* Text passage:
# Trap Questions



## Bob_99 (May 8, 2006)

After browsing several forums and reading about bass traps, I was wondering if anyone can answer some of these questions. Some of this may have been discussed in part at other sites but I don’t totally understand the theory behind it.

1. Would a super chunk type of trap or the GIK tri-corner trap work on pressure resistance since the air pressure of the sound going into the trap has no place to escape unlike a corner panel trap which allows the pressure of the air that makes it through the trap to escape from the top and bottom? 

2. Is there a difference in effectiveness between the two types? 

3. Does the effectiveness of either of these traps rely on the sound level? It appears to me that if you’re playing at reference level of 85 Db, then the sound would cruise through the trap much like it does with a wall where at lower levels, the traps would be more effective. 

4. When building a trap, does gluing the cloth to the surface of the panel make a difference? I would think that the glue would stiffen the surface of the fiber making it less able to absorb energy from the sound wave. Would this apply when building super chunks also?

5. Assuming acoustically transparent cloth, does it make a difference if it’s on the surface of the panel or can you place it slightly away from the surface (i.e. 0.5 inch)

I hope my questions are clear and I appreciate any thoughts or ideas.

Thanks

Bob


----------



## bpape (Sep 14, 2006)

The Tri-Traps are velocity absorbers as are all 'soft' types of treatment. The resistance of the soundwave and cooresponding absorbtion is independent of volume level. It's going to knock down a % of the velocity on the way in and on the way out. It will not act like a pressure absorber.

In general if the fabric is truly acoustically transparent, then where it is in relation to the absorbtion matters not. If it resists slightly, it would be the difference between a damped and undamped membrane.

Bryan


----------



## Bob_99 (May 8, 2006)

Thank you Bryan. There is still a lot that I need to learn and I appreciate your patience when people must ask the same questions over and over.

Bob


----------



## bpape (Sep 14, 2006)

No problem at all. Believe me, your questions show that at least you're thinking about it. Some people are just too lazy to do a search. You'd never likely find that kind of thing via a search. 

In all honesty, there is a lot of debate about sealing tops and bottoms of things like this and it can make a difference. One wouldn't think so since it's not a sealed cavity anyway like a membrane absorber or a Helmholz. 

Theoretical acoustics and the science behind it is a huge field where there are still a lot of unknowns as to the why's. Applying that to an in-room situation only makes things even fuzzier. You're not alone. We all still have a lot to learn.

Bryan


----------

* Given records:
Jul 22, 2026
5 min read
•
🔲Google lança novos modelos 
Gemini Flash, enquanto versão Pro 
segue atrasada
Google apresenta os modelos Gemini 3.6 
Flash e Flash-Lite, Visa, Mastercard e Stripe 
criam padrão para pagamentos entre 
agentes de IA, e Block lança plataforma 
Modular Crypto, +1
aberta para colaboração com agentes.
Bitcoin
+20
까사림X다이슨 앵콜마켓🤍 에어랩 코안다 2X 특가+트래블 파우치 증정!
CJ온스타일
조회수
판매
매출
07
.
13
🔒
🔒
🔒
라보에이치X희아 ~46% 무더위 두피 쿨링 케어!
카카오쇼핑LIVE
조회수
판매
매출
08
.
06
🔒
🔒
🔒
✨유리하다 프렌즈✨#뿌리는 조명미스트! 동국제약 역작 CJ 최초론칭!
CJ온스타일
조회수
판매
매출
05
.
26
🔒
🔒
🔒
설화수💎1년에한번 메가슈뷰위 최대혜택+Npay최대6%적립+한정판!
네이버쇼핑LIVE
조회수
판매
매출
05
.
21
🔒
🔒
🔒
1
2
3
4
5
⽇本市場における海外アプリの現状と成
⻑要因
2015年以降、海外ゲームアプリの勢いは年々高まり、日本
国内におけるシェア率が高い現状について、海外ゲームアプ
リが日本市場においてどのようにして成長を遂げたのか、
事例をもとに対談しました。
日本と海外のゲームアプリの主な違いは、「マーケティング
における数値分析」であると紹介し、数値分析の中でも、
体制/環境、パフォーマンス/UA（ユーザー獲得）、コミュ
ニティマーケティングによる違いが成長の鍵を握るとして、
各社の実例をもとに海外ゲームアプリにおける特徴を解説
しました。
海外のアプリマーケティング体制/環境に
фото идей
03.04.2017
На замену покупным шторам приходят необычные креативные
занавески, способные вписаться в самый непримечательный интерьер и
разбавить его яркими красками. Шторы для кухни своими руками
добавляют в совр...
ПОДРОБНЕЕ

* Tasks:
1. From the bass trap thread, return everything from "In general if" down to "and undamped membrane.", copied word for word.
2. Retype every line of the records without changing anything.

* Answers given:
1.
In general if the fabric is truly acoustically transparent, then where it is in relation to the absorbtion matters not. If it resists slightly, it would be the difference between a damped and undamped membrane.

2.
Jul 22, 2026
5 min read
•
🔲Google lança novos modelos 
Gemini Flash, enquanto versão Pro 
segue atrasada
Google apresenta os modelos Gemini 3.6 
Flash e Flash-Lite, Visa, Mastercard e Stripe 
criam padrão para pagamentos entre 
agentes de IA, e Block lança plataforma 
Modular Crypto, +1
aberta para colaboração com agentes.
Bitcoin
+20
까사림X다이슨 앵콜마켓🤍 에어랩 코안다 2X 특가+트래블 파우치 증정!
CJ온스타일
조회수
판매
매출
07
.
13
🔒
🔒
🔒
라보에이치X희아 ~46% 무더위 두피 쿨링 케어!
카카오쇼핑LIVE
조회수
판매
매출
08
.
06
🔒
🔒
🔒
✨유리하다 프렌즈✨#뿌리는 조명미스트! 동국제약 역작 CJ 최초론칭!
CJ온스타일
조회수
판매
매출
05
.
26
🔒
🔒
🔒
설화수💎1년에한번 메가슈뷰위 최대혜택+Npay최대6%적립+한정판!
네이버쇼핑LIVE
조회수
판매
매출
05
.
21
🔒
🔒
🔒
1
2
3
4
5
⽇本市場における海外アプリの現状と成
⻑要因
2015年以降、海外ゲームアプリの勢いは年々高まり、日本
国内におけるシェア率が高い現状について、海外ゲームアプ
リが日本市場においてどのようにして成長を遂げたのか、
事例をもとに対談しました。
日本と海外のゲームアプリの主な違いは、「マーケティング
における数値分析」であると紹介し、数値分析の中でも、
体制/環境、パフォーマンス/UA（ユーザー獲得）、コミュ
ニティマーケティングによる違いが成長の鍵を握るとして、
各社の実例をもとに海外ゲームアプリにおける特徴を解説
しました。
海外のアプリマーケティング体制/環境に
фото идей
03.04.2017
На замену покупным шторам приходят необычные креативные
занавески, способные вписаться в самый непримечательный интерьер и
разбавить его яркими красками. Шторы для кухни своими руками
добавляют в совр...
ПОДРОБНЕЕ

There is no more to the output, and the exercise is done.